Select informative features¶

Often, datasets contain features that are irrelevant to the current problem. Feature selection is the process of reducing the number of features in your dataset. The benefit is that the required size of a dataset shrinks, decreasing both training and prediction time while increasing accuracy.

Use recursive feature elimination¶

The scikit-learn package contains one implementation that requires you to specify the number of features to select and another implementation that tunes the number of features automatically through cross-validation.

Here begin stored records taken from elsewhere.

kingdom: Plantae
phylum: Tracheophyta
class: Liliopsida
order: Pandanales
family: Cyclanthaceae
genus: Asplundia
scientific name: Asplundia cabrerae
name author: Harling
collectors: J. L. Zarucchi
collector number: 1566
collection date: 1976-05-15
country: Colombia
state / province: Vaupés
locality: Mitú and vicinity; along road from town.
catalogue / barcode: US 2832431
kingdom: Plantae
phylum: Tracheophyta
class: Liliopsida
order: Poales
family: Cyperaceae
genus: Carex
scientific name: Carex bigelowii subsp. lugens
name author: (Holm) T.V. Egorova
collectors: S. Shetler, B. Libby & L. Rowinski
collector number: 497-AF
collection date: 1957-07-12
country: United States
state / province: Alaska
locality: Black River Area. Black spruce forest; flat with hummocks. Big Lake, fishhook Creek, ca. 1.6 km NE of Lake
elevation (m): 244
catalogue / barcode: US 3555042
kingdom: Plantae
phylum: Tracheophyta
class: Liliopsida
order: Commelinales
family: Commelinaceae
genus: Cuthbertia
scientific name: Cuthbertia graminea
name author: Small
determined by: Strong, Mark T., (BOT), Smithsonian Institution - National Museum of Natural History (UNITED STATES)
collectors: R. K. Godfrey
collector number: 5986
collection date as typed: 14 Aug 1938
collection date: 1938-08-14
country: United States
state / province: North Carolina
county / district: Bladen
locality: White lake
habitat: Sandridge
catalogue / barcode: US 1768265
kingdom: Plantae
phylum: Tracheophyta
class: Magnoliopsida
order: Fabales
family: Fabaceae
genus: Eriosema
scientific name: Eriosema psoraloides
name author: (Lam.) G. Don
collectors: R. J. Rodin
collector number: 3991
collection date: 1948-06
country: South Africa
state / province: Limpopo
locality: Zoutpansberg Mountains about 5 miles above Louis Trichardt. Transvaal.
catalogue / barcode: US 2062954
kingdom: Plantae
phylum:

The following example is based on http://scikit-learn.org/dev/auto_examples/plot_rfe_with_cross_validation.html

In [1]:
# Synthesize a classification dataset with 25 total features,
# 3 informative features, 2 redundant features
from sklearn.datasets import make_classification
X, y = make_classification(n_samples=1000, n_features=25, n_informative=3,
n_redundant=2, n_repeated=0, n_classes=8, n_clusters_per_class=1,
random_state=0)

In [2]:
# Select features
from sklearn.feature_selection import RFECV
from sklearn.svm import SVC
from sklearn.cross_validation import StratifiedKFold
from sklearn.metrics import zero_one
featureSelector = RFECV(estimator=SVC(kernel='linear'), step=1,
cv=StratifiedKFold(y, 2), loss_func=zero_one)
featureSelector.fit(X, y)

In [3]:
# Look at fitted parameters of featureSelector
[x for x in dir(featureSelector) if not x.startswith('_') and x.endswith('_')]

In [4]:
# Check the number of features
len(X[0])

In [5]:
# Look at a specific sample of features
X[0]

In [6]:
# Look at how the features have been ranked
featureSelector.ranking_

In [7]:
# Get a boolean index array marking which features are informative
featureSelector.support_

In [8]:
# Count the number of features that have been ranked as informative
print sum(featureSelector.ranking_ == 1)
print sum(featureSelector.support_)
print featureSelector.n_features_

In [9]:
# Look at how the performance of the classifier changes as
# features are included in the dataset in order of informative rank;
# note that the cross-validation score is the number of
# misclassifications because we chose the zero_one loss function
print featureSelector.cv_scores_

In [10]:
# Plot the above information;
# note that after including the third feature,
# the performance of the classifier does not improve
import pylab as pl
pl.figure()
pl.title('Cross-validation scores after recursive feature elimination')
pl.xlabel('Number of features selected')
pl.ylabel('Number of misclassifications')
pl.plot(xrange(1, len(featureSelector.cv_scores_) + 1),
featureSelector.cv_scores_)
pl.show()